Friday, October 10, 2008

Surprise - II


After we visited our college,we were on our way( specifically harsha ) to surprise ( yeah d same word!!!) Kapil n Anil .Meren had some church function,where, she wanted all of us to come. It was supposed to be at CP. But harsha had some other plan ( thank god,she had one,wasnt that interested in d function ). Both of us stayed back n I told kapil there was a change in d plan( initially, he was coming to attend d function). I asked him to come n meet m at CCD,B- BLOCK.( made some story to convince him). In d mean while, m, n harsha had a chat ( both of us are just addicted to talking or a better word...GOSSIPING, will have a whole new post on this..).

Sometimes, you just wish you were GOD. That day it was raining like hell,there was no possibility that Kapil or Anil would make it. And it was then Harsha started bombarding m.
Harsha – y is it raining so badly 2day.??? Whats wrong??? Aaj hi hona tha.
M – its ok yar,ab u knw weather.( actually dint know what else to say,she was all furious.)
Harsha- I came with so many plans,nothing seems to work,shouldn’t have come in the first place. Try Anil again.

I called up anil ( he was in gurgaon for his coaching)
◆ ◆ ◆ ◆ ◆ ◆ ◆
**Brief 1**
Name every person the blog post about the surprise visit mentions by name.
**Brief 2**
Carry on the blog post about the rainy-day surprise, picking up right after its final sentence.
◆ ◆ ◆ ◆ ◆ ◆ ◆
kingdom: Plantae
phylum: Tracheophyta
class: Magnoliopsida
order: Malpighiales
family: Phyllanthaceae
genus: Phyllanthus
◆ ◆ ◆ ◆ ◆ ◆ ◆
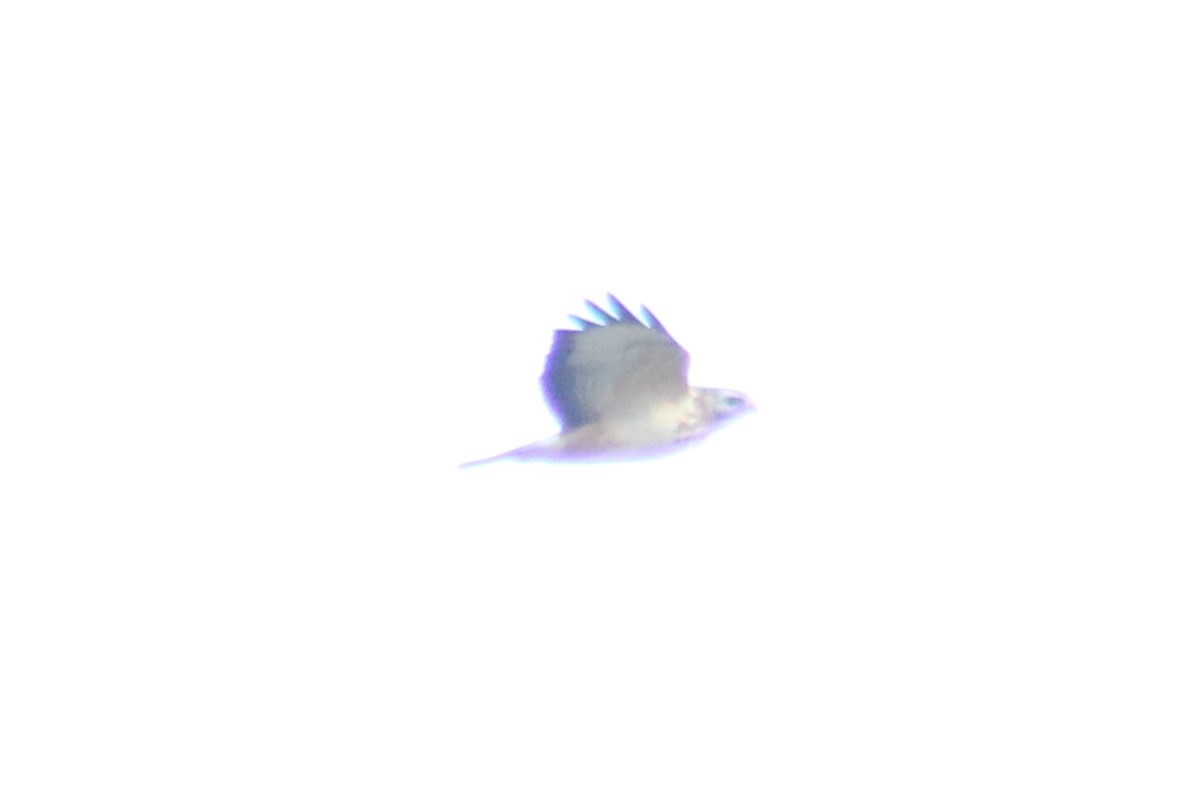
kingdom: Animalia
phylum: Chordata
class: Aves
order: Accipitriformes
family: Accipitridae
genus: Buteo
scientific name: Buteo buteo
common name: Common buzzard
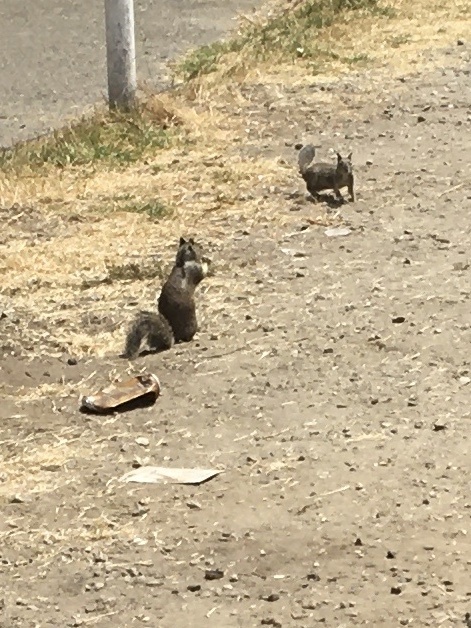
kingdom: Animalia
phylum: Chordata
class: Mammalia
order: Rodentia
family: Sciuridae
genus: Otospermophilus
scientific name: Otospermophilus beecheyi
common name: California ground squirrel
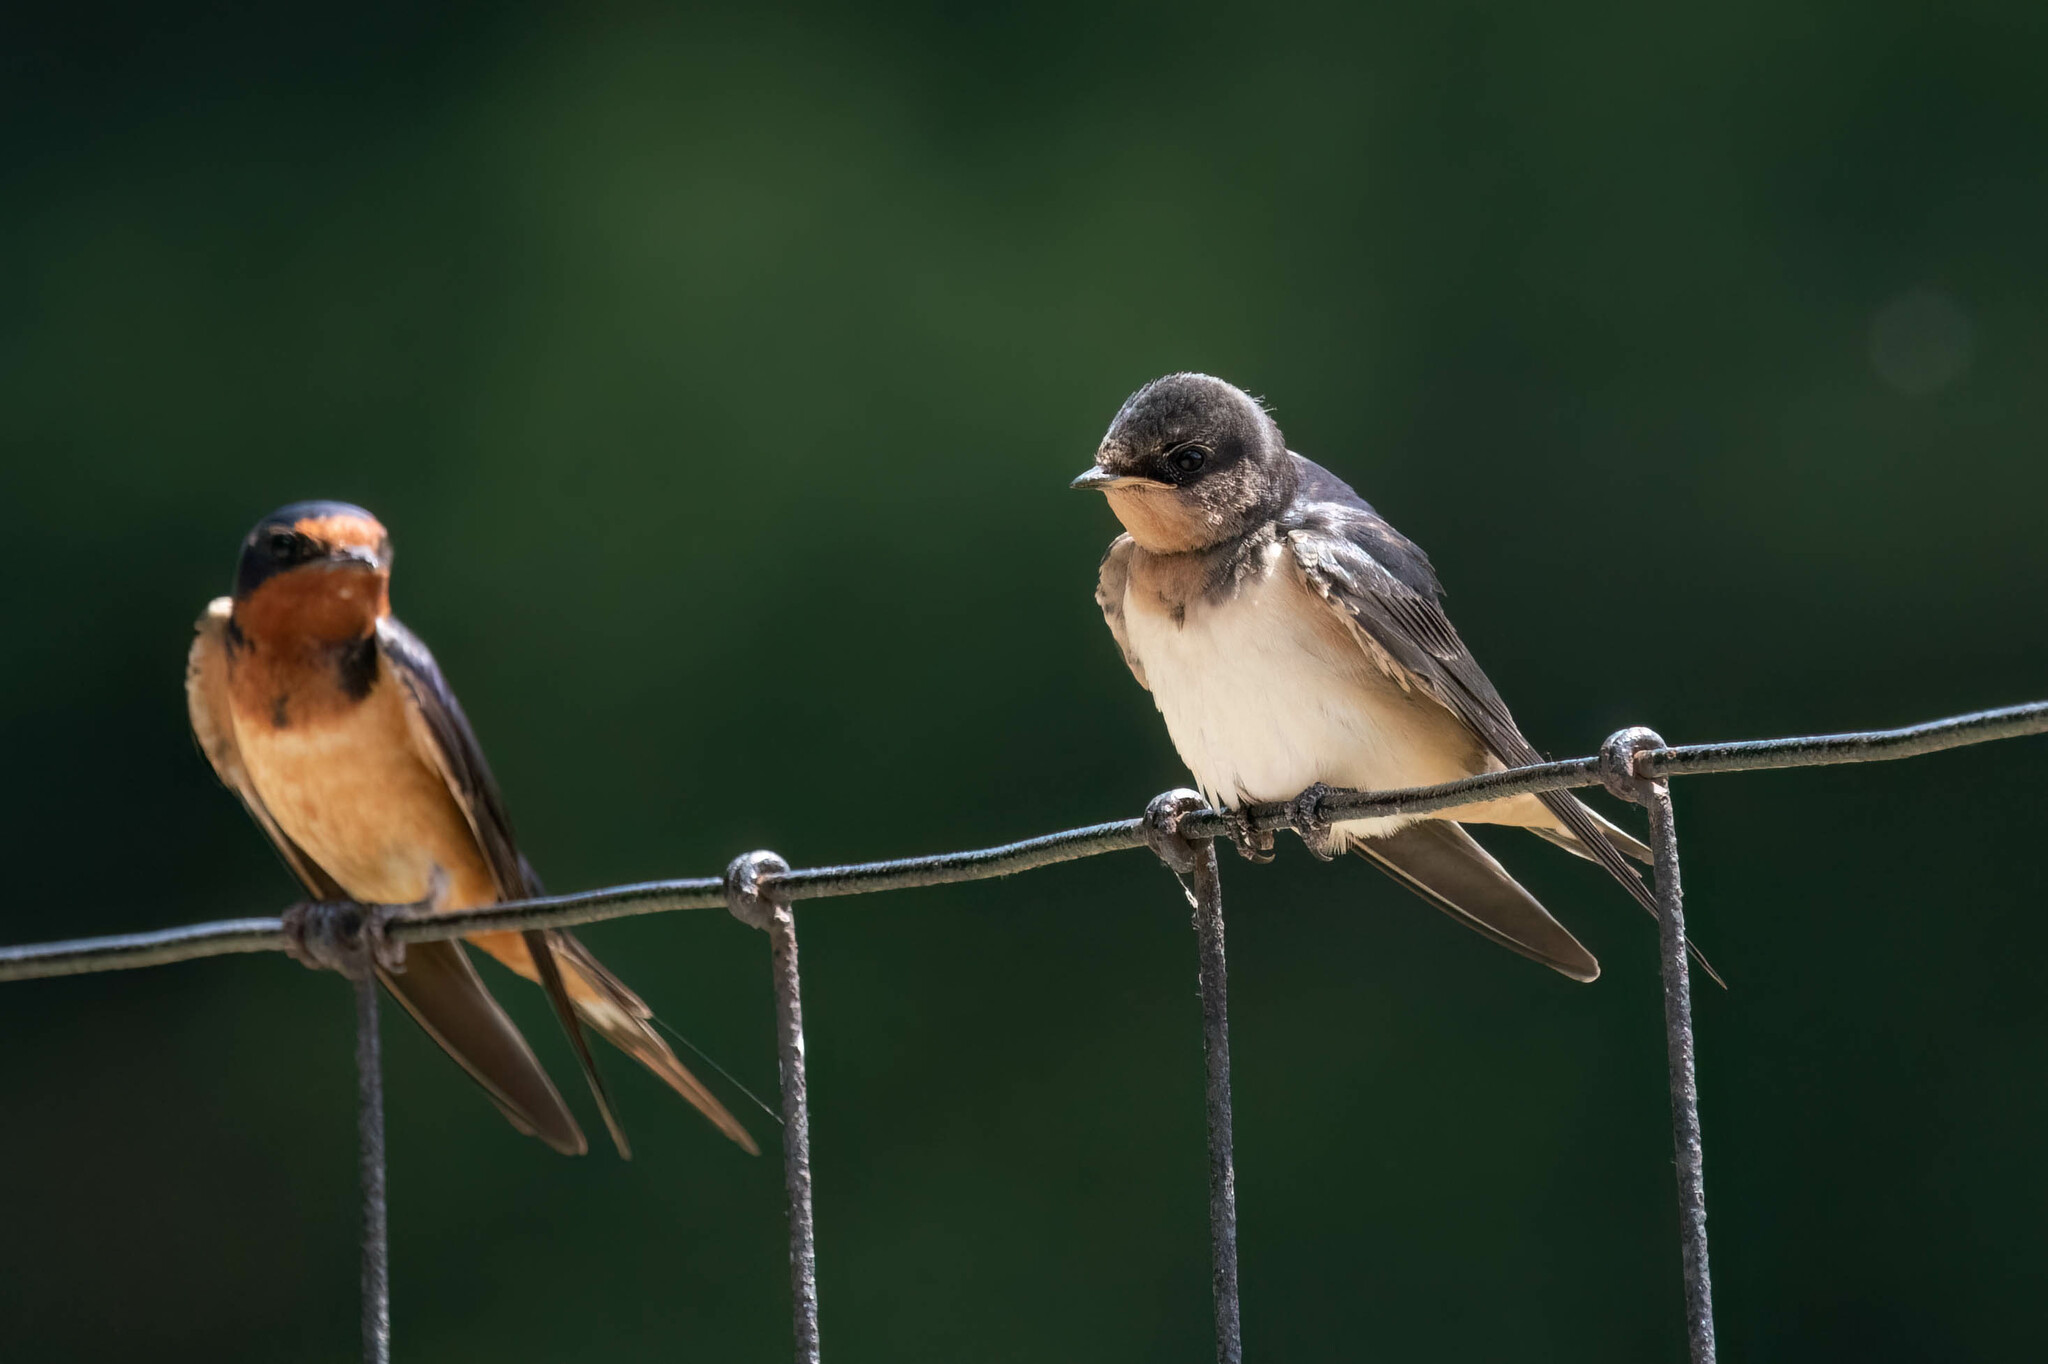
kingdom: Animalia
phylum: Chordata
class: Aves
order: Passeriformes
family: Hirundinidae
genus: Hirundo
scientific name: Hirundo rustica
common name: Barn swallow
◆ ◆ ◆ ◆ ◆ ◆ ◆
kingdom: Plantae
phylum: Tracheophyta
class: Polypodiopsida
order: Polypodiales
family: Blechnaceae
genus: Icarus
◆ ◆ ◆ ◆ ◆ ◆ ◆
**Exercise response 1**
Kapil, Anil, Meren, Harsha

**Exercise response 2**
M – kaha hai??kab tak aaega???( plz say you are coming,she will kill m otherwise.)
Anil- paagal hai kya,itni barish ho rhe hai.wont be possible.
I wish I could tell him;harsha is here.( bt dn SURPRISE ka kya hota!!!!!!)

M – harsha,he wont be able to come yar.( thank god, she dint react violently)
Harsha- ok.what about kapil???
M – just calling him up.
M – hey,where d hell are you??? Weren’t you suppose to be here by now???
Kapil – I just left. This place is a mess( he was living in munirka then..worst drainage system in Delhi). You should be here to see what iam getting out of.
M – ok ok.just try n make it fast. I am alone here,meren left for her church.
Kapil – ya,don’t worry,I’l be there in an hour or so. Just pray I get an auto.

In CCD-
Harsha – how have you been???( by then she had cooled down)
M – m??? not that good yar. Bas emotionally n mentally a bit disturbed.
Harsha- yeah, I know. But y din’t you call m when I needed to talk to a friend,to someone I can share. That time I expected your call. It really hurt m .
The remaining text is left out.